Meet the Four Undergraduate Finalists….
Jayona Benson-Strickland is majoring in Psychology at the University of Pittsburgh. Eventually, she would like to become a psychiatrist and start a mental health clinic serving black and underserved communities. Personal and family experiences first opened Benson-Strickland’s eyes to the stigma of mental illness and the treatment disparities that often affect African Americans. She has witnessed firsthand how economic and cultural factors can be obstacles to receiving care. Benson-Strickland hopes to be part of the solution by making treatment more accessible and “connecting patients with psychiatrists and therapists of their own race, whom they will be more likely to relate to and trust.”
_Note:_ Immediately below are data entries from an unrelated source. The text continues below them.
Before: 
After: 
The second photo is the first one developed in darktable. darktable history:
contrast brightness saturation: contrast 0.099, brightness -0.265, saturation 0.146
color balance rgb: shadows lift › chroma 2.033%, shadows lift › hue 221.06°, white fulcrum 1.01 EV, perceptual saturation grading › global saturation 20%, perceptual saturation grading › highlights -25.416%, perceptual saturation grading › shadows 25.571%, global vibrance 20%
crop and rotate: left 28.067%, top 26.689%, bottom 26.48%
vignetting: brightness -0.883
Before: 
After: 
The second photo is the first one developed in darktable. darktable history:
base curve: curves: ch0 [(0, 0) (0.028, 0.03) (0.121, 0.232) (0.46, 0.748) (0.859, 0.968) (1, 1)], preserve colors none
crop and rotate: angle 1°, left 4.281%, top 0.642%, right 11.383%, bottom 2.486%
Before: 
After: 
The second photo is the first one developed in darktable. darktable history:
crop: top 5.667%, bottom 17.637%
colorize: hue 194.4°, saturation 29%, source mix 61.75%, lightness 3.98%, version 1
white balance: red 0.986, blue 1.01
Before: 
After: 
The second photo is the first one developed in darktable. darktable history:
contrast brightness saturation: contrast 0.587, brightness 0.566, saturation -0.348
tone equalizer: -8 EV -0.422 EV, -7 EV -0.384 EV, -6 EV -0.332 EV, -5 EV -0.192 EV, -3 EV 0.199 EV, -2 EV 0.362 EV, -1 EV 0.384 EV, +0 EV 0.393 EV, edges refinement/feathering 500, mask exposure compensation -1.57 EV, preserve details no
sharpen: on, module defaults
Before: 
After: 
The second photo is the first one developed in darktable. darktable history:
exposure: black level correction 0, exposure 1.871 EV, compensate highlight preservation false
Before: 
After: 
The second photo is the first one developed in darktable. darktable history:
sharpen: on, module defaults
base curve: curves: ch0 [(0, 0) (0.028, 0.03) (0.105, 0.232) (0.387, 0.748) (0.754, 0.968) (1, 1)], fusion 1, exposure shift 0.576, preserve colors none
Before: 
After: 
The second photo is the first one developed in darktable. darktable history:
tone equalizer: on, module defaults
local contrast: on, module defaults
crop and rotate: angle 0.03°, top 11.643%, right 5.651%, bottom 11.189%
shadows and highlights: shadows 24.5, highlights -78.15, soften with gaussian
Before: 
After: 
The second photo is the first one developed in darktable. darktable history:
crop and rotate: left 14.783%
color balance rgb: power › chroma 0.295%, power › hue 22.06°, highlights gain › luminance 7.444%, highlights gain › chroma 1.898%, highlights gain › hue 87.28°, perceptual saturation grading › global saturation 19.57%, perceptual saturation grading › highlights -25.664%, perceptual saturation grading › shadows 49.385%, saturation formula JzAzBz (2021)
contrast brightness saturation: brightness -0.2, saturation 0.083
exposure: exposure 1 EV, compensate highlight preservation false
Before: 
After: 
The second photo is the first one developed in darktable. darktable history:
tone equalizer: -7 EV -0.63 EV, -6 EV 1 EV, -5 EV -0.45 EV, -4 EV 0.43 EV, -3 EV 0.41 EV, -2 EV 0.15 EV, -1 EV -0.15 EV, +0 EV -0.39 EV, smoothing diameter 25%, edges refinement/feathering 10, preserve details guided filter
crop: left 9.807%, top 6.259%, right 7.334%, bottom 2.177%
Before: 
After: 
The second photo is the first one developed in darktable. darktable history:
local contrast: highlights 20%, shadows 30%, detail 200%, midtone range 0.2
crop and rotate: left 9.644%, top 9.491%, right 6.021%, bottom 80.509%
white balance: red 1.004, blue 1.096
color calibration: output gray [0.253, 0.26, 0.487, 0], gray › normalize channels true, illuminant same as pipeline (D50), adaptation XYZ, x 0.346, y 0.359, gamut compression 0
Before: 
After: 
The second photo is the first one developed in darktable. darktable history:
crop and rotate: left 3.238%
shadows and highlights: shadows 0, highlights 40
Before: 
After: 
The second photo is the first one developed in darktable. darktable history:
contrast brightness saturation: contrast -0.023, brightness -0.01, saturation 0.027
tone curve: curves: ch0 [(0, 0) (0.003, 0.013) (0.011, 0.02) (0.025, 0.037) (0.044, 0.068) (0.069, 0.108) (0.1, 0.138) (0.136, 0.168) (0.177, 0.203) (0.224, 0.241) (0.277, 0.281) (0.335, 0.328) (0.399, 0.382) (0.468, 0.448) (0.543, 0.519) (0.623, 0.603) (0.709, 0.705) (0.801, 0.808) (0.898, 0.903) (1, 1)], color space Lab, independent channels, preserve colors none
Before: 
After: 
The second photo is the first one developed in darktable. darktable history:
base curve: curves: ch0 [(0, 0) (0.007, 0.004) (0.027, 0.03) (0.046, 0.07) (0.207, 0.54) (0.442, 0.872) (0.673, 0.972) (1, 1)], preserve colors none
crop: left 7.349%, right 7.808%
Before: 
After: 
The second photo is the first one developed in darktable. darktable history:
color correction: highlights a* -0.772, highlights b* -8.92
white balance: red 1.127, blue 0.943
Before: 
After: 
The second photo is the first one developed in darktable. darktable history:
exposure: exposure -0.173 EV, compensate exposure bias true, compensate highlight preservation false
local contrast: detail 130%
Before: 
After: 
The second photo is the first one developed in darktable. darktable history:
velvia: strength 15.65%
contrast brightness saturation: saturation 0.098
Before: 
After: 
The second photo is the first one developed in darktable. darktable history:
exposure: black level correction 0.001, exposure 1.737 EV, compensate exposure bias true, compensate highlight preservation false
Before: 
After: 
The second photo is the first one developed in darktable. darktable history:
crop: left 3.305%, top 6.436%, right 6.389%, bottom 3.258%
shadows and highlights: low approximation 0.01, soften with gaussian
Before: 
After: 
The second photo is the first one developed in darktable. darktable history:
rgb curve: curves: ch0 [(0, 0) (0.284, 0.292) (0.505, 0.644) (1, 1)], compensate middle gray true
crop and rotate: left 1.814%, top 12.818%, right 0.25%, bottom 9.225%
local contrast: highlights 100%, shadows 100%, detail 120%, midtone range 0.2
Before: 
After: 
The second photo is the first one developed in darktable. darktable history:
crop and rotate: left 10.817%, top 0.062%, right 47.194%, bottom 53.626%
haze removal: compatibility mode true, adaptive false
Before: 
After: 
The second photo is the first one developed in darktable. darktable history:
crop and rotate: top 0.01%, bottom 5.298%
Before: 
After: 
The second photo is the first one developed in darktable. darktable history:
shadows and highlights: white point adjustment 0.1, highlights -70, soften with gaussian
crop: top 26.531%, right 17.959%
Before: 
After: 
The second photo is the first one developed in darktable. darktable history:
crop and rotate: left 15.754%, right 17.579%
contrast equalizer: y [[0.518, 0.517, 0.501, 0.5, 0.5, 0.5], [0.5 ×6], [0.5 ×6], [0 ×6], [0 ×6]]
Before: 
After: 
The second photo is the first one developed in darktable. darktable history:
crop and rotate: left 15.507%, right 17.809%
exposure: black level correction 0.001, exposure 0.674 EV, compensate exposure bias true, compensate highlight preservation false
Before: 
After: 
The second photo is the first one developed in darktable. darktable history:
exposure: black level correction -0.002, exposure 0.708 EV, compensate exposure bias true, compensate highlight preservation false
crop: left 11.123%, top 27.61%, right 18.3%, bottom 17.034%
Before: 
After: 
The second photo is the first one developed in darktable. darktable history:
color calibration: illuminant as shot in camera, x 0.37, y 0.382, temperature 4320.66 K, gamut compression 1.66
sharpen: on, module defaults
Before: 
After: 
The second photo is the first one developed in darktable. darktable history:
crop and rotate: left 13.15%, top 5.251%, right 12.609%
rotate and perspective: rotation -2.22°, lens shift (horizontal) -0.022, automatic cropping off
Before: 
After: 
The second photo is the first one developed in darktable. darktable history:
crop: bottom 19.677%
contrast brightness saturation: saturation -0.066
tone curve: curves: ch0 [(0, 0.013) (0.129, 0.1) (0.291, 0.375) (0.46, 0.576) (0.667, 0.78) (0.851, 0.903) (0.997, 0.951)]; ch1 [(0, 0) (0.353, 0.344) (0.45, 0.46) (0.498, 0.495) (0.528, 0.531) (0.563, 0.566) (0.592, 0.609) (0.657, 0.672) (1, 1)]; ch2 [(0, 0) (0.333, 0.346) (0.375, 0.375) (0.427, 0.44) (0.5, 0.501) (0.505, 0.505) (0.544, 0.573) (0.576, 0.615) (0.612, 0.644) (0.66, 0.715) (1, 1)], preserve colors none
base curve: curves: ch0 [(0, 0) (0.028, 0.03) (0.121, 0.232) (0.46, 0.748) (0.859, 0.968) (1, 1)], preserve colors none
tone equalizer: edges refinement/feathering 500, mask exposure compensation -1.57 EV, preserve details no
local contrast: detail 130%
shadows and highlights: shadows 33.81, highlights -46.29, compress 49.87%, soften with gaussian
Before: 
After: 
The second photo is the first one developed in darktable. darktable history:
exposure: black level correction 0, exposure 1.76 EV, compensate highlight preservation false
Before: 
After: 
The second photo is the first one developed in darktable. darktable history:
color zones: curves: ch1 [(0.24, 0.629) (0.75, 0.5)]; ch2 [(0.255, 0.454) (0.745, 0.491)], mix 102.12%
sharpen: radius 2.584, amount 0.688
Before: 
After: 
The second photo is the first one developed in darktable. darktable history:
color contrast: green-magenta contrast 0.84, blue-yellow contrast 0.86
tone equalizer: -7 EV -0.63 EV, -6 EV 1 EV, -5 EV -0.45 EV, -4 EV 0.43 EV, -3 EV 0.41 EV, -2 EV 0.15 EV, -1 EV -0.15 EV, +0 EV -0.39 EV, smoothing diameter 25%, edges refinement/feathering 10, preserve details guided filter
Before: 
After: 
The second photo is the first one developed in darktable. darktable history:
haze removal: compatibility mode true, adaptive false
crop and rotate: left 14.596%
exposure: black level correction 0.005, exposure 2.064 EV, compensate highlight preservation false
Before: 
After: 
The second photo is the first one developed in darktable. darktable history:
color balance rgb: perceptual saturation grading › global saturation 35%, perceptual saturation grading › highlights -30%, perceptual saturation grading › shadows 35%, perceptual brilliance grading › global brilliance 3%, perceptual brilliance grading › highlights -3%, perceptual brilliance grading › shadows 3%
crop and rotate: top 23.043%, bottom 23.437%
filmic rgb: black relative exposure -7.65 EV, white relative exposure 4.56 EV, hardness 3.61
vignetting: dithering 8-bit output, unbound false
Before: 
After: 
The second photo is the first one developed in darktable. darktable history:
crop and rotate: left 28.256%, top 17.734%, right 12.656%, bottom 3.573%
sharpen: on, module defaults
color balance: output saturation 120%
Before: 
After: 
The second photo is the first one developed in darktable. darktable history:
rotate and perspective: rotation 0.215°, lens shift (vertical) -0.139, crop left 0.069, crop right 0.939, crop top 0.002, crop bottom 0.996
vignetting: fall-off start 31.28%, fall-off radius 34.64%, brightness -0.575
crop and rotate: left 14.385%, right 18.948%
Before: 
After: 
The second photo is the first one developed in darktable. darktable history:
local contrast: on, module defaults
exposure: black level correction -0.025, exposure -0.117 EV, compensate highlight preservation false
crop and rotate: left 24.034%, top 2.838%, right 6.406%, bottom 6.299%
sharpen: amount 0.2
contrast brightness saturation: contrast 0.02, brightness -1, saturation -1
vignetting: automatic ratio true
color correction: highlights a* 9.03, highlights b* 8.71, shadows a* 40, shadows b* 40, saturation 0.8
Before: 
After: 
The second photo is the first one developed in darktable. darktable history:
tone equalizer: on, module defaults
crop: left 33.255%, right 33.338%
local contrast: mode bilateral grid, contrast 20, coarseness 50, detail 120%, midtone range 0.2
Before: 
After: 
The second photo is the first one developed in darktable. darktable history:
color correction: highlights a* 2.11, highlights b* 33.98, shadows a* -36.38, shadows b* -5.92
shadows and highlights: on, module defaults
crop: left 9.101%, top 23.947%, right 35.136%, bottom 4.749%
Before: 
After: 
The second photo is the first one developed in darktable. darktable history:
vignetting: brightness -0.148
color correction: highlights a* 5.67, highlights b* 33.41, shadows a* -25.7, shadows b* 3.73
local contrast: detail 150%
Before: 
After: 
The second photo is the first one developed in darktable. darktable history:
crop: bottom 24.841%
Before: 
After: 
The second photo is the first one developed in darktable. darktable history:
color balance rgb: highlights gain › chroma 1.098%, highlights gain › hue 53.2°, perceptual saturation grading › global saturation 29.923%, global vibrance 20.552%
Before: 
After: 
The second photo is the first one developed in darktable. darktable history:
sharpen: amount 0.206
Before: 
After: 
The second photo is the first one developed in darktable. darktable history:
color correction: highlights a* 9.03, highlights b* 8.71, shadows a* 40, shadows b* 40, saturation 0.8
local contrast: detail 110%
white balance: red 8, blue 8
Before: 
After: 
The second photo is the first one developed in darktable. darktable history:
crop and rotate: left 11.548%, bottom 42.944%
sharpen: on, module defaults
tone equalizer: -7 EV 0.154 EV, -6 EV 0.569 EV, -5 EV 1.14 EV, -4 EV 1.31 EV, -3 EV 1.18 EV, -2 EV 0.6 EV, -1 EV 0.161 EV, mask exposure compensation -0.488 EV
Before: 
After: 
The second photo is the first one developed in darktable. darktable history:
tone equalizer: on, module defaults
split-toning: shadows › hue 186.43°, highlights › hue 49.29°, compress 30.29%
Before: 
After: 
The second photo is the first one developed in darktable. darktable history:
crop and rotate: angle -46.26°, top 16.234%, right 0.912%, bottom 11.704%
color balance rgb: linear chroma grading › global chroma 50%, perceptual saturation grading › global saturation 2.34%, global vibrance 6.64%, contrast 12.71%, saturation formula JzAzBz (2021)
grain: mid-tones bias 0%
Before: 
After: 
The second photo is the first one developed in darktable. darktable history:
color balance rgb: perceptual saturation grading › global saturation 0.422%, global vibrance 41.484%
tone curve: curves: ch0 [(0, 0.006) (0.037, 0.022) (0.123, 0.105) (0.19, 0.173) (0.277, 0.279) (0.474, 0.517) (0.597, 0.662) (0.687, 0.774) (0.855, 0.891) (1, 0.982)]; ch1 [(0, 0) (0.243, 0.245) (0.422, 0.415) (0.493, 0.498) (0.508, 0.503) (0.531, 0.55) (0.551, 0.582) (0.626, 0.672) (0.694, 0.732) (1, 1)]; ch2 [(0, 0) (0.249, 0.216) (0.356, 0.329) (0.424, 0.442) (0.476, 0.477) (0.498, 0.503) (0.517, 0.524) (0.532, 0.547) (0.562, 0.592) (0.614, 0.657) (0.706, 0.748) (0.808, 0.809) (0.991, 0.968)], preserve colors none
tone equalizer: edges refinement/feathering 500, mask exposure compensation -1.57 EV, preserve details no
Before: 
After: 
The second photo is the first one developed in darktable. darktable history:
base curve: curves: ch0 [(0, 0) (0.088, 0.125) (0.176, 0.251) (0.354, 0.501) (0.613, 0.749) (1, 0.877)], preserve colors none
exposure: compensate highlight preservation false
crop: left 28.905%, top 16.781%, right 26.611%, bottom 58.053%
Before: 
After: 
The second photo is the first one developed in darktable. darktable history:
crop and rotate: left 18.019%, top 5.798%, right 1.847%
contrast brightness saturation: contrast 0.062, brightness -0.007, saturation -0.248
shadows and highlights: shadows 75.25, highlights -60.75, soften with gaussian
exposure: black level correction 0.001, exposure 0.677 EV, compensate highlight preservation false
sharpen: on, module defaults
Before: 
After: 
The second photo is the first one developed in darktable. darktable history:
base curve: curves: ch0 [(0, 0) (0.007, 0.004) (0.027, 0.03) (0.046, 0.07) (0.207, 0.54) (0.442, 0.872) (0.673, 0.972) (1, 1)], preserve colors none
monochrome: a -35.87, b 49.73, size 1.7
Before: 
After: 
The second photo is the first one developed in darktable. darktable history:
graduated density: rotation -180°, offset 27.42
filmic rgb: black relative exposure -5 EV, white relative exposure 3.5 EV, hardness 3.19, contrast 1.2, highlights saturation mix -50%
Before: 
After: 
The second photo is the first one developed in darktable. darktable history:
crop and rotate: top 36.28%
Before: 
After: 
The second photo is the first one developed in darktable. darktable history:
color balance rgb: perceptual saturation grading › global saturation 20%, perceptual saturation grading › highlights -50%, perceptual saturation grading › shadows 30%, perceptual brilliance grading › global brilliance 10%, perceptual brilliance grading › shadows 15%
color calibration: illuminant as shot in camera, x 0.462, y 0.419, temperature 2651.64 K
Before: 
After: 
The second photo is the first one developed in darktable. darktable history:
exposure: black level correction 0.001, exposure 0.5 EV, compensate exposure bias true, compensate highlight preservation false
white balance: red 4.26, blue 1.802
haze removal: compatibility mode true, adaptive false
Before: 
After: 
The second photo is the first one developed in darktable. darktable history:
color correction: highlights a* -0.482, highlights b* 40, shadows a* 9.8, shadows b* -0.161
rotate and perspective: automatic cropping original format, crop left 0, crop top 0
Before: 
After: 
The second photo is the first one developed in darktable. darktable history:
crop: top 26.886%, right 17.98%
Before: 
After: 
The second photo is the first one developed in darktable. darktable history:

Lauren Caudill, an aspiring psychiatric nurse practitioner, may be pursuing a Bachelor’s degree in Psychology at Salisbury College but does not meet the typical profile of an undergraduate. The firefighter and emergency medical technician is on the frontlines of the opioid and mental health epidemic and has treated people in many traumatic situations, whether collisions, domestic abuse, fires, or shootings. These experiences, as well as a life-changing family event that was the impetus to become a firefighter and EMT, have awakened Caudill to the importance of mental health needs among first responders and the general population.
Matthew McVay is attending Cincinnati State University to earn a nursing degree, while also working full-time to provide for his daughter. His passion for nursing and for helping people with addiction and mental health struggles stems from his own personal journey and from having been helped by nurses in various ways. For more than five years, McVay has been going to local alcohol and drug detox facilities on a weekly basis to educate people in early recovery about what to expect in withdrawal and to encourage them to stay sober. McVay is a member of the Phi Theta Kappa Honors Society and earned a 4.0 last semester.
Tamera Miller is earning a Bachelor’s in Psychology at the University of Washington Tacoma and after that plans to pursue a Master’s in Social Work. At 30, the non-traditional student has endured and overcome more adversity than most people can even imagine. Miller grew up in a troubled home, where addiction, mental illness and poverty were a constant source of stress, uncertainty, trauma and setbacks. With a lot of hard work and grit, Miller recovered. Today she views her life purpose as helping adults and children who have experienced childhood adversity. Her dream is to open a women’s halfway house named after her mother. “The Mary-Beth House” will help women who have experienced trauma learn how to thrive. Miller will be the first person in her family to graduate from college.
Each of these finalists has their own remarkable story, aspirations and valuable contributions to share with the world. Let’s give them a shoutout of support and appreciation!